* [Text]

━━━━━━━━━━

Yeah, doing some moderation at the extremes. We approach those hands off on content moderation. We are strong believers in free speech, defenders of free speech and the free press. And I don't think you can really decouple free speech from the free press. If you believe in the free press, you should stand up for free speech. I think that the Substack contribution or proposed solution to this problem that we're dealing with as we see new information related problems in societal discord happening because of these models is not to come up with a more sophisticated content moderation apparatus. I think these companies, Twitter and Facebook, because of their models are, in an inescapably difficult position that no labeling system is actually going to get them out of because the problem's at the root, the problem is their models.

(00:45:53):

And so our proposed solution is not a sophisticated content moderation apparatus. Our solution is a different model, a different system entirely, and a model that gives people much more agency, much more control and ownership, and much more ability to choose what they want to put into their minds and how to populate their media diets. And so Substack in heart alignments and in the actual model is a lot like that older world of blogging that probably you and I came up in. And it's a network of blogs then it is like Twitter, which is a massive amplification machine that responds to whatever inputs are put into it and whatever incentives rule the day for them.

━━━━━━━━━━

* [What is expected] Write what follows the final sentence of the transcript about Substack's approach to content moderation.

━━━━━━━━━━

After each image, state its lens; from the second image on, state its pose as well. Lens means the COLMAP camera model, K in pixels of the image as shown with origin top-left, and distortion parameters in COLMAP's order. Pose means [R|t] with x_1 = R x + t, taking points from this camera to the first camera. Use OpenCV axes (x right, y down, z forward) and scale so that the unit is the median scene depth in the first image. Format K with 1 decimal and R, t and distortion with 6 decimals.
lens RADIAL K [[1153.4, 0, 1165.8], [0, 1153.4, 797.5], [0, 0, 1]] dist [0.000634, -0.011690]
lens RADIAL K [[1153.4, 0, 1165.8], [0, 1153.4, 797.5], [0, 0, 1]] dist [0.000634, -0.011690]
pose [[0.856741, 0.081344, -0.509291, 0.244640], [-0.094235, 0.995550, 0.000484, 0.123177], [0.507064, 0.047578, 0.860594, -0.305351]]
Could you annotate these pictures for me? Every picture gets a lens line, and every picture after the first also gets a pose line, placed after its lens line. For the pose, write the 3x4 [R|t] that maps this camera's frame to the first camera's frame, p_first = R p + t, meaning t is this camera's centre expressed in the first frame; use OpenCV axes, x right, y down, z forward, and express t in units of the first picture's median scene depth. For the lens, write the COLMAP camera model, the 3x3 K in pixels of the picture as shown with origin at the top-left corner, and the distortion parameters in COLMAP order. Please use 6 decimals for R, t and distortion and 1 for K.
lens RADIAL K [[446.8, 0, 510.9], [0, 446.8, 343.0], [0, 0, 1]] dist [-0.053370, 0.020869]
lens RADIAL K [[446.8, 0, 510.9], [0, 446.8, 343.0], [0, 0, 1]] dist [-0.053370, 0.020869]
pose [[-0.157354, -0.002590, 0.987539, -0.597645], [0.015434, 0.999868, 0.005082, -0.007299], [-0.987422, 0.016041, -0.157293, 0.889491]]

━━━━━━━━━━

* [Task result]
(00:46:38):

And so sometimes Substack is conflated with the likes of Twitter or Facebook on moderation questions. But actually, Substack is a totally different system and much more like a home to an island of independent publications that people can actively opt into or opt out of. You invite that publication into your inbox, that's a much more controlled space. It turns a temperature down on discourse. It's less reactive, it's much more of a thoughtful space where people have to defend themselves at length and they're not just looking for a quick drive-by dunk, and they're not ratcheting up the polarization and the tribalism.

Ross Douthat (00:47:17):

But your theory then is that the technological nature of the platform has a logic of its own, right? Because it seems like from your description, well, put it bluntly, would the Substack model, let's say, call it a lighter touch model than the model that Renee thinks bigger platforms are forced into and Walter thinks that they embrace in a... Do you think the Substack model works as an alternative to that for Twitter, for Facebook? Or is it contingent on you having people who are writing? Do you think? Yeah.

Hamish McKenzie (00:48:00):

I'm not a hundred percent sure what the-

Ross Douthat (00:48:03):

The question is if you.

Hamish McKenzie (00:48:03):

I'm not a hundred percent sure what the-

Ross Douthat (00:48:03):

The question is, if you were put in charge of Twitter or Facebook.

PART 3 OF 4 ENDS [00:48:04]

Hamish McKenzie (00:48:06):

I would not want that job.

Ross Douthat (00:48:08):

No, I know.

Hamish McKenzie (00:48:09):

I think they're-

Ross Douthat (00:48:09):

This is speculation. Does the Substack model, can it work on those platforms?

Hamish McKenzie (00:48:15):

Oh, can it work on? Yeah. Well, yes. If Twitter got rid of all its advertising and went all in on subscriptions, that would be a super interesting platform. Super interesting.

Ross Douthat (00:48:23):

But so it's the advertising then, that is the fundamental... The force that requires deeper moderation.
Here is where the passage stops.